Traders are betting that whoever is appointed by the President to succeed Powell will lead the Federal Reserve to almost immediately lower interest rates. The first Federal Open Market Committee meeting under the new chair will be held in June 2026. Over the past few months, the President has been pressuring Powell to reduce borrowing costs, despite the Fed officials indicating that they plan to remain on hold for the time being and closely monitor the impact of the President's tariff policies on the economy and inflation. Market expectations are that the Fed will keep interest rates unchanged on Wednesday, and given the potential for tariffs to push up the Consumer Price Index, Fed officials may lower their forecasts for rate cuts this year in the dot plot.
These bets are accumulating in markets related to the Secured Overnight Financing Rate (SOFR), with futures contracts closely tracking the Fed's interest rate policy outlook. Since the President indicated that he would "soon" nominate Powell's successor, this betting trend has intensified. Data shows that these rate futures bets involve selling SOFR contracts expiring in March 2026 and buying those expiring in June 2026—a three-month spread trade that is causing confusion in futures contracts covering the first half of next year.

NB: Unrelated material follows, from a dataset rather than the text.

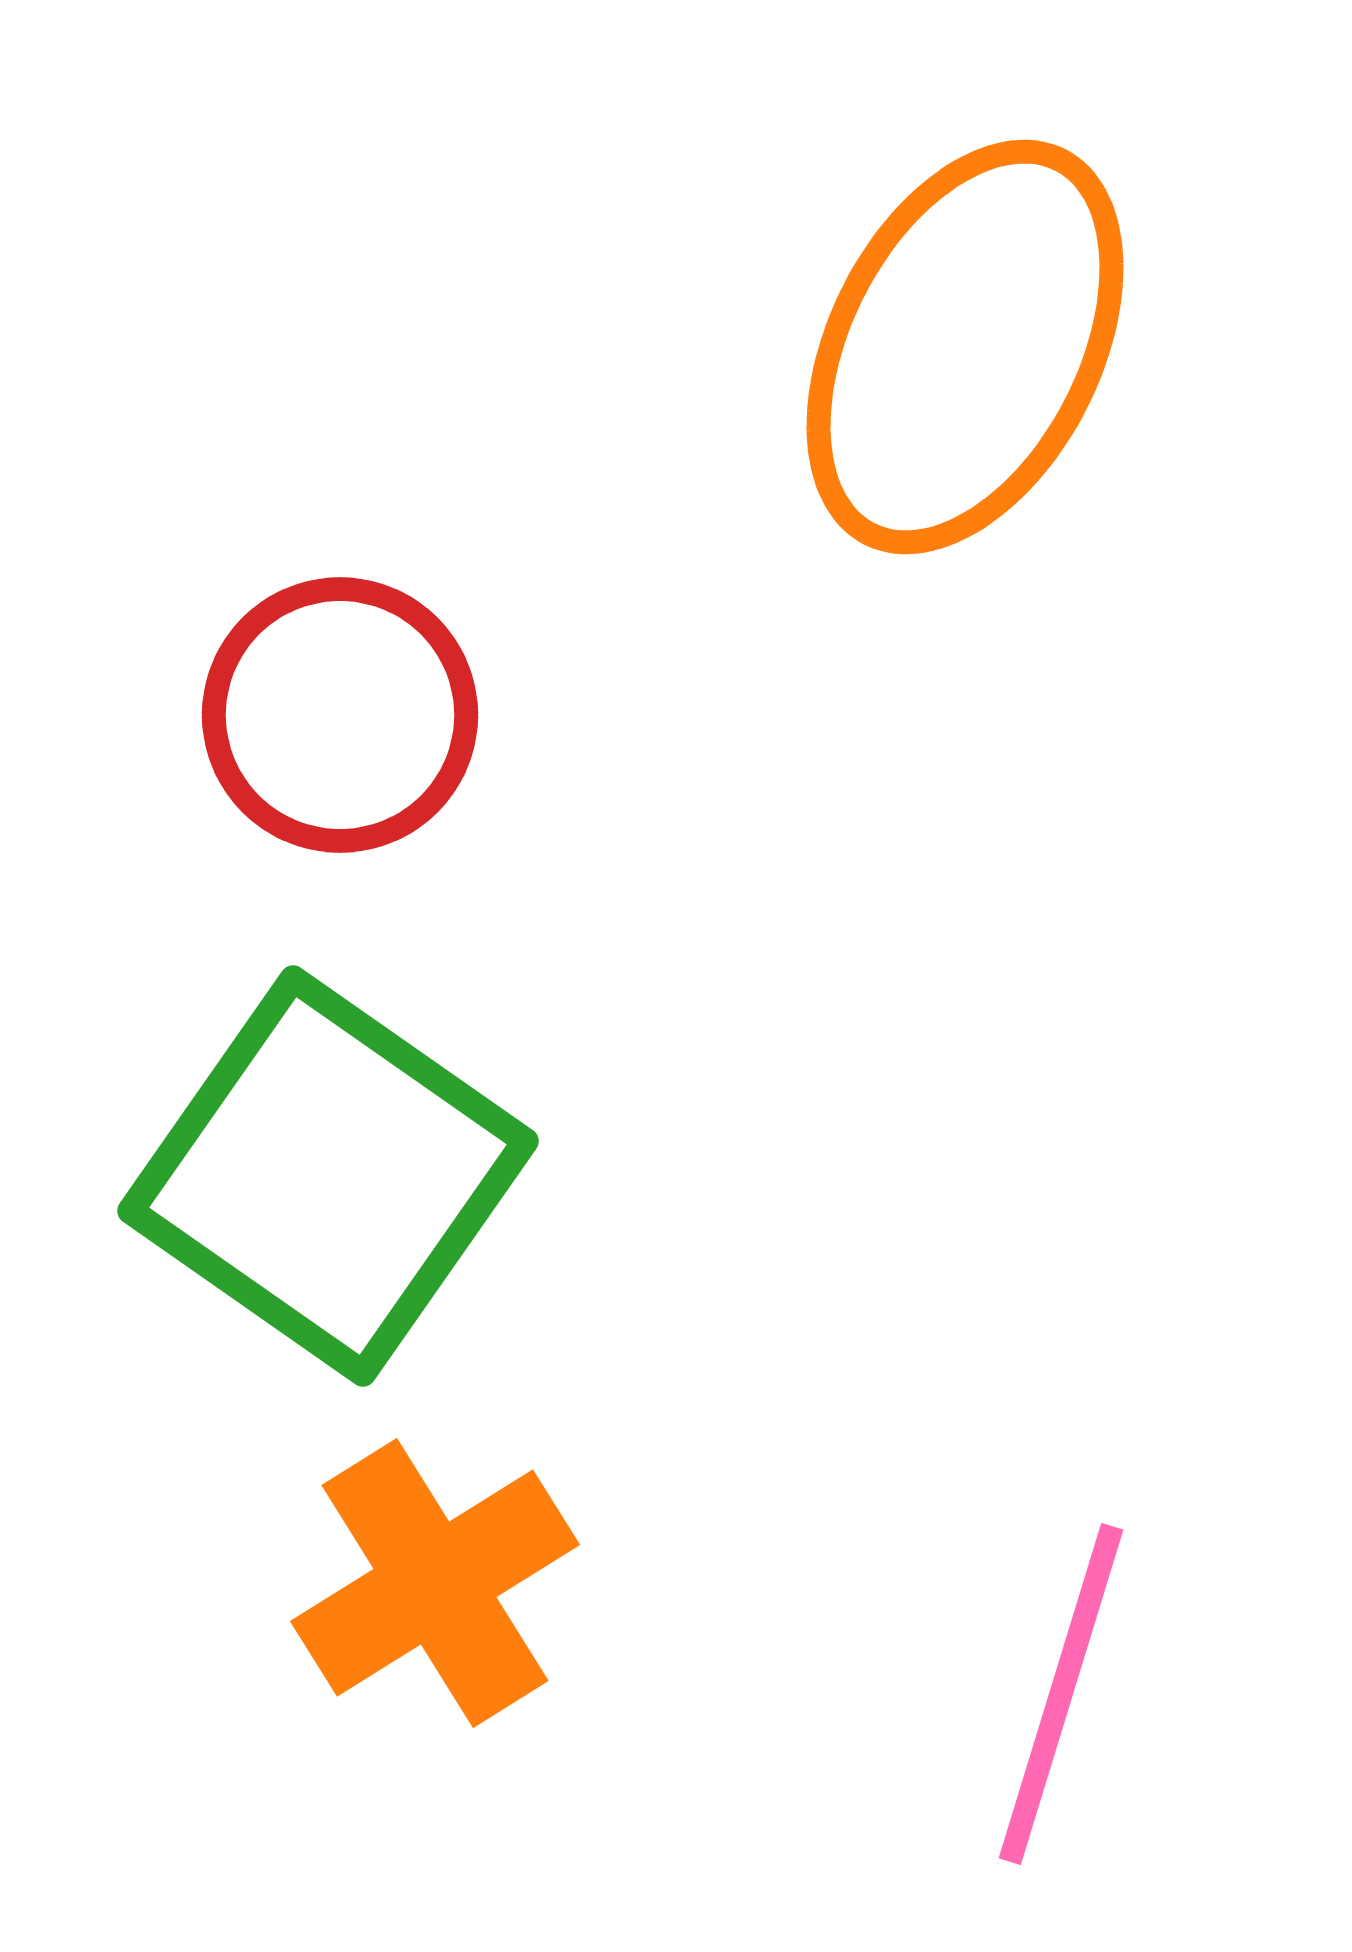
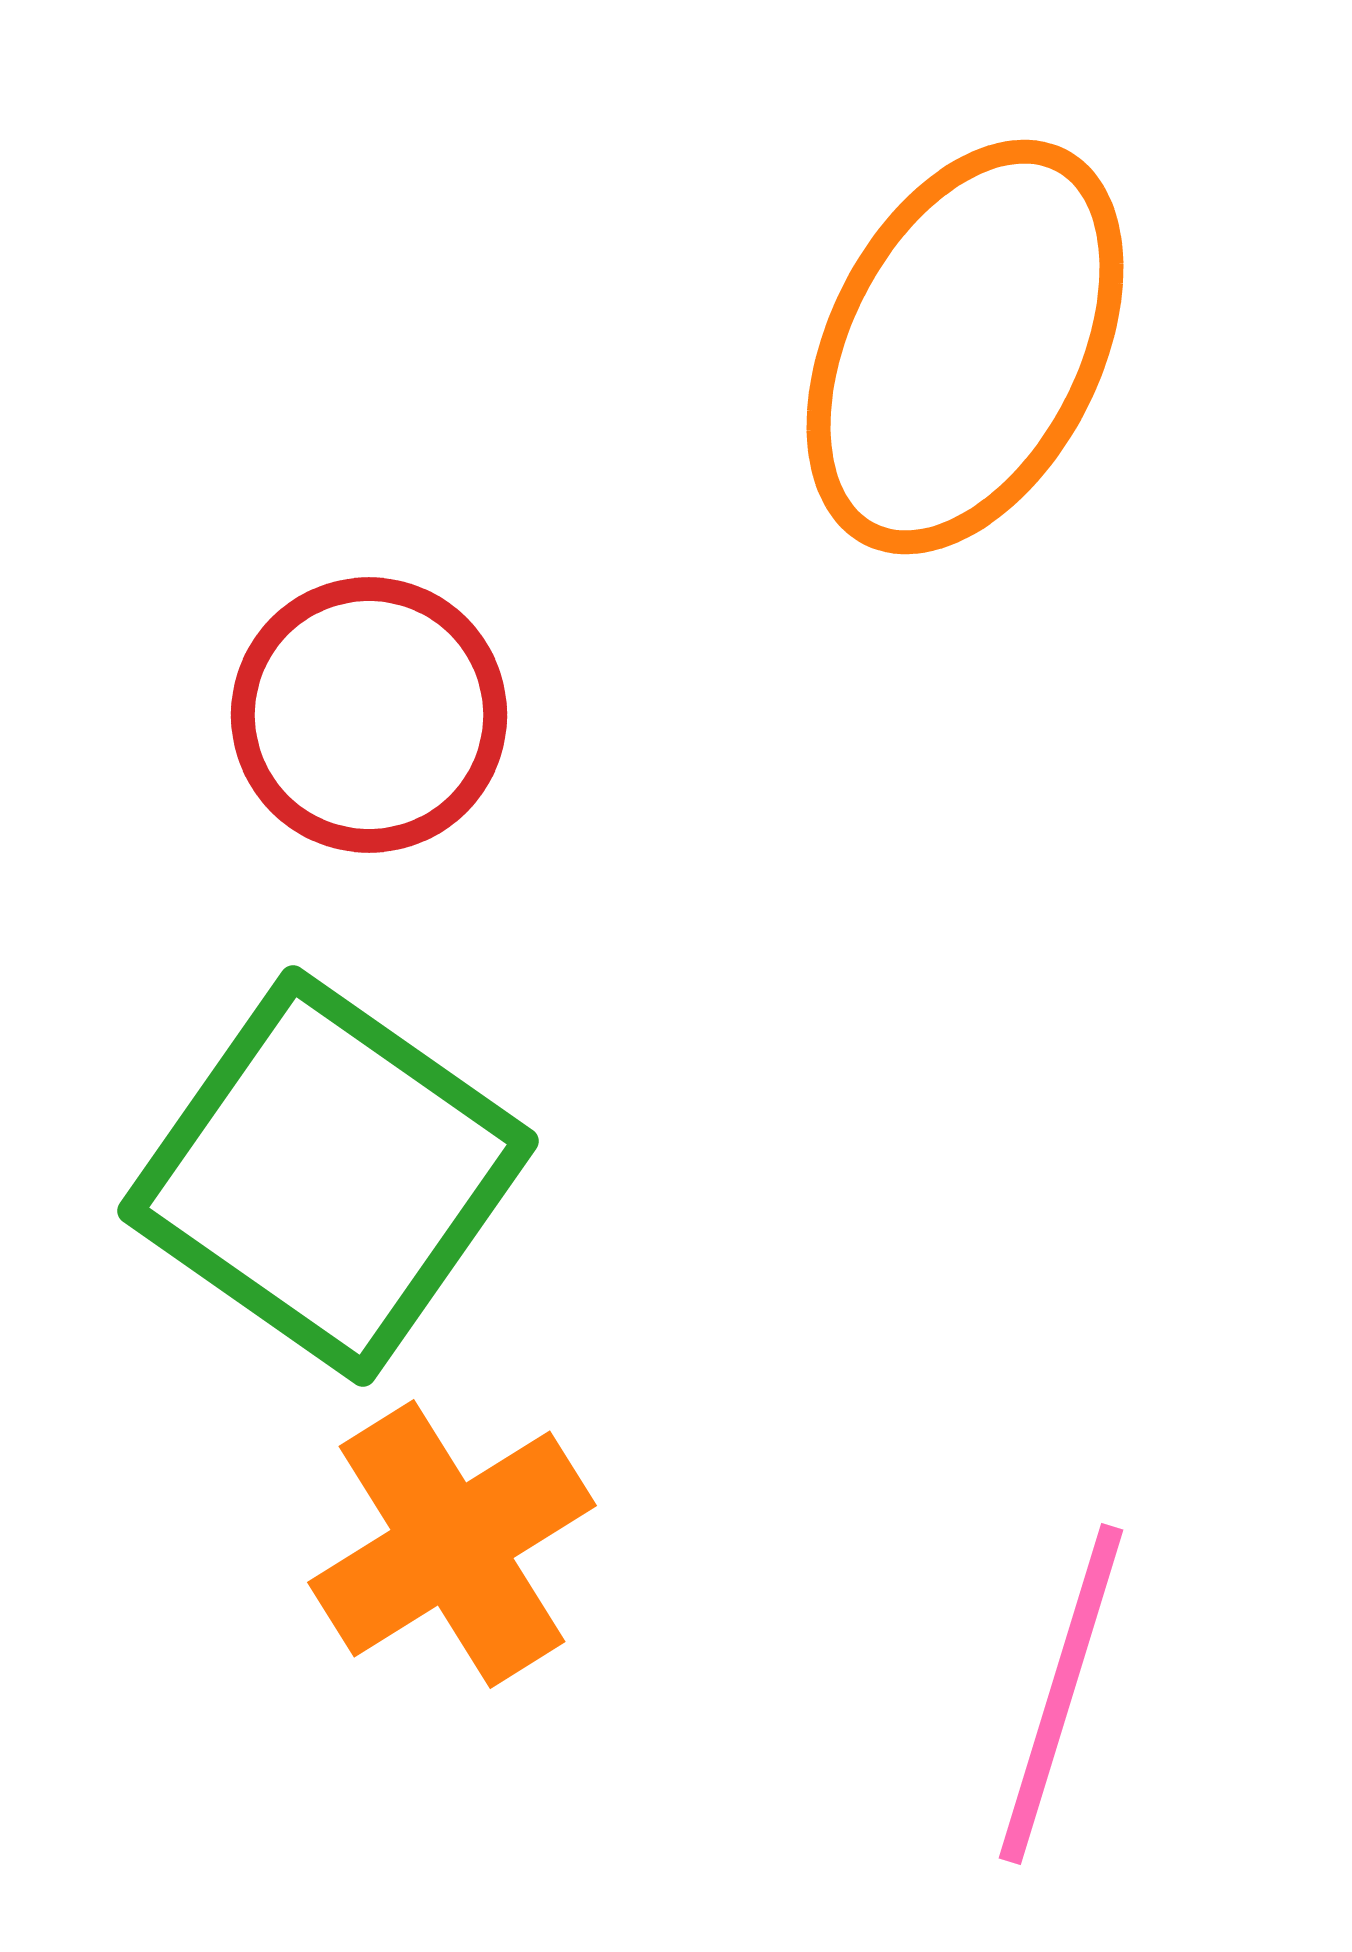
red circle: moved 29 px right
orange cross: moved 17 px right, 39 px up
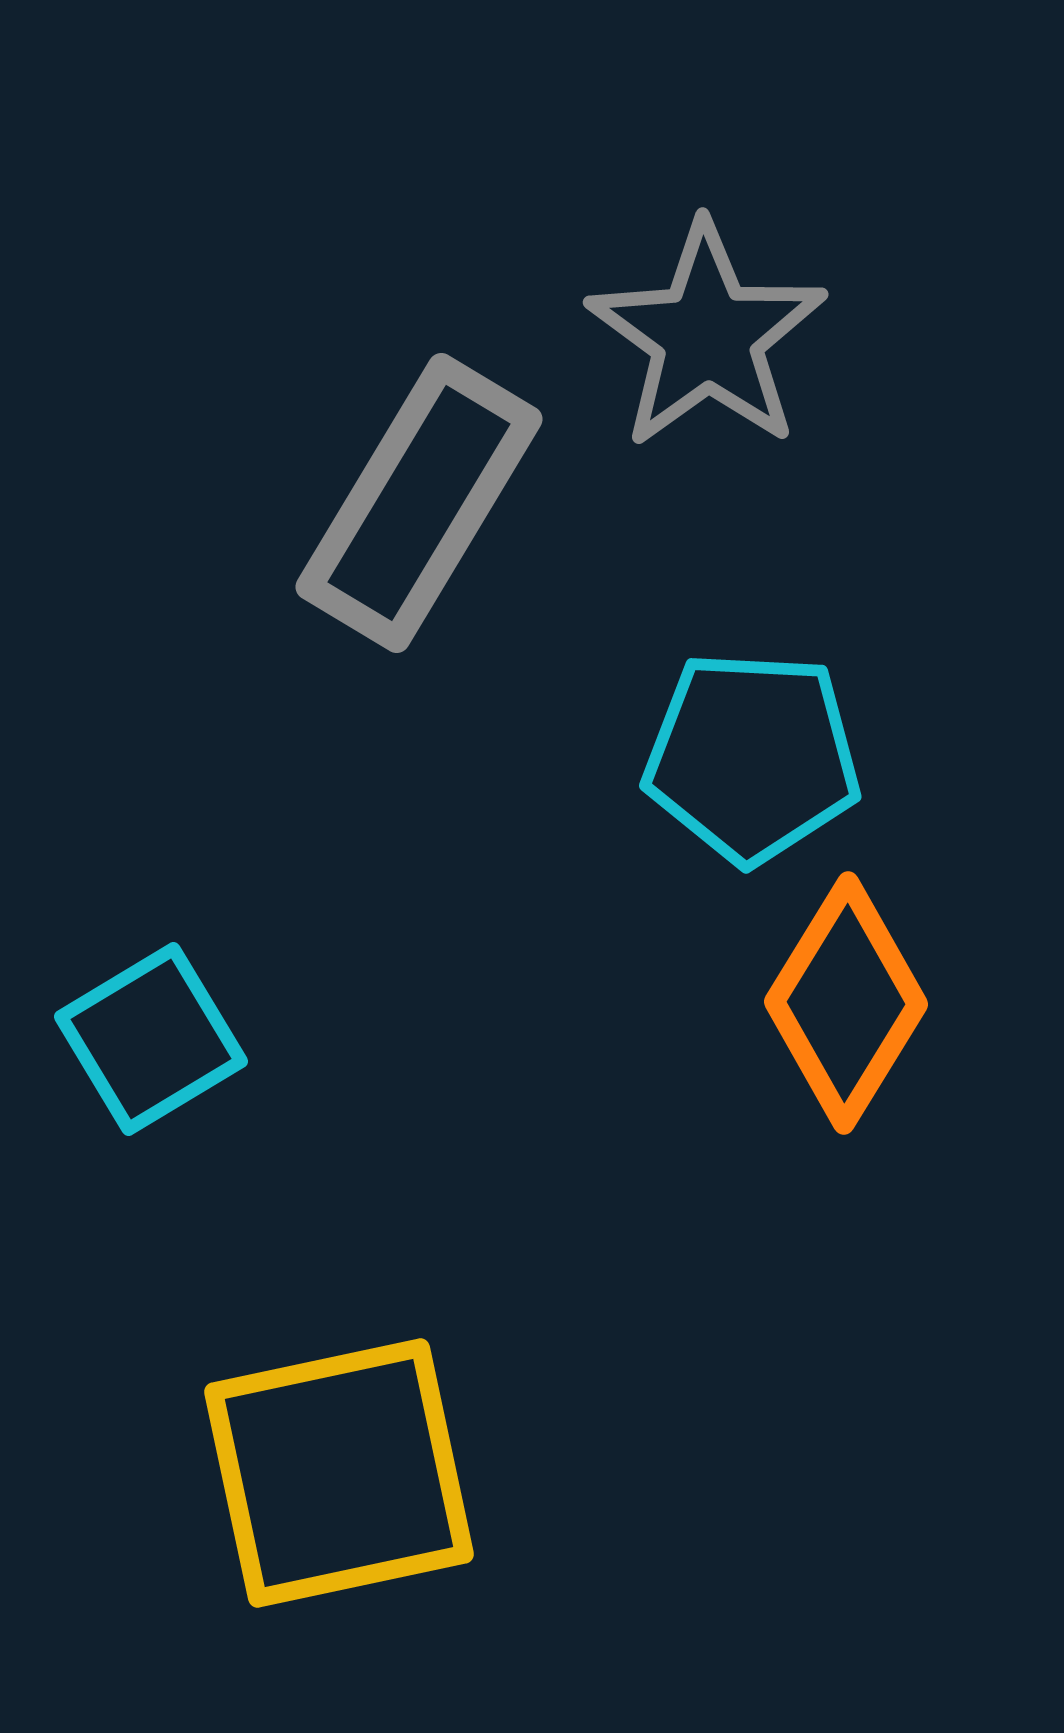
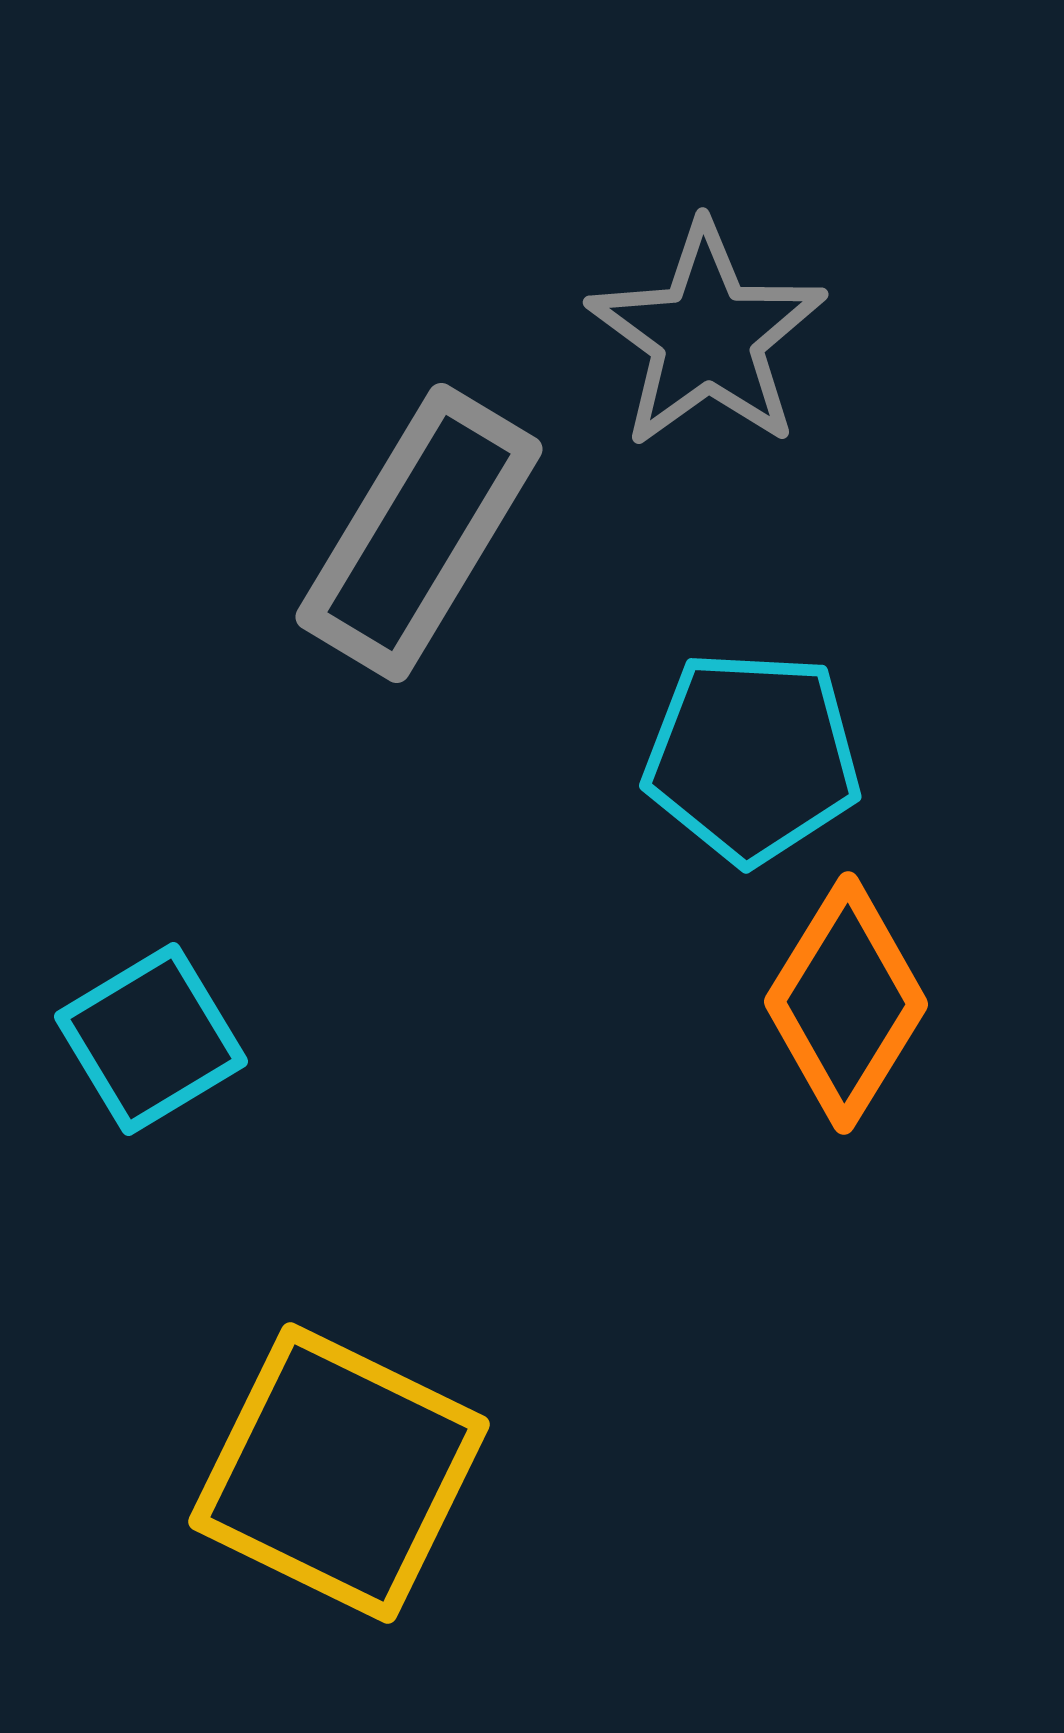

Heavy selling of the March contract has caused its price to fall sharply relative to other expiration dates, particularly compared to contracts expiring in December 2025 and June 2026. As a result, the relative price spread around the March 2026 futures has surged to its highest level since January. The trading volume of these futures positions reached a record 108,649 contracts on Monday, equivalent to approximately 27 million dollars of risk per basis point. The open interest in March 2026 and June 2026 futures has reached the highest level of the current policy cycle, partly due to the demand for this trade. Most of these contracts are traded anonymously, making it difficult to identify the participating institutions and the specifics of the trades.
Will the next Fed chair adopt a dovish stance? Steven Barrow, G-10 strategy head at a major bank, noted in a report that the President might choose a successor who is clearly more inclined towards an accommodative monetary policy, although this could make it more difficult for the nominee to be confirmed by Congress. Economists, including Will Denyer, have highlighted the potential risks of this shift. Denyer pointed out that an early nomination by the President could lead investors to focus on the statements of the "shadow" Fed chair and Powell's signals for nearly a year. Denyer stated, "This discordant voice could once again undermine market confidence in U.S. policy-making." It is important to note that monetary policy is set by the Federal Open Market Committee, composed of Fed officials, and the chair cannot unilaterally set the policy rate.
The Federal Reserve is scheduled to announce its June rate decision at 2:00 AM Beijing time on Thursday. The market's primary focus is on the Fed officials' dot plot forecasts, with the latest projections expected to show only one 25 basis point rate cut in 2025. In the previous economic projections released in March, the median forecast was for two 25 basis point rate cuts by the end of the year. On the rate market side, traders have priced in about 43 basis points of rate cuts by the Federal Open Market Committee by the end of the year, with the first cut potentially occurring as early as September. Notably, current market expectations suggest that the Fed's rate cuts from now until the end of 2026 could exceed those of any other G10 central bank, potentially further exacerbating downward pressure on the dollar.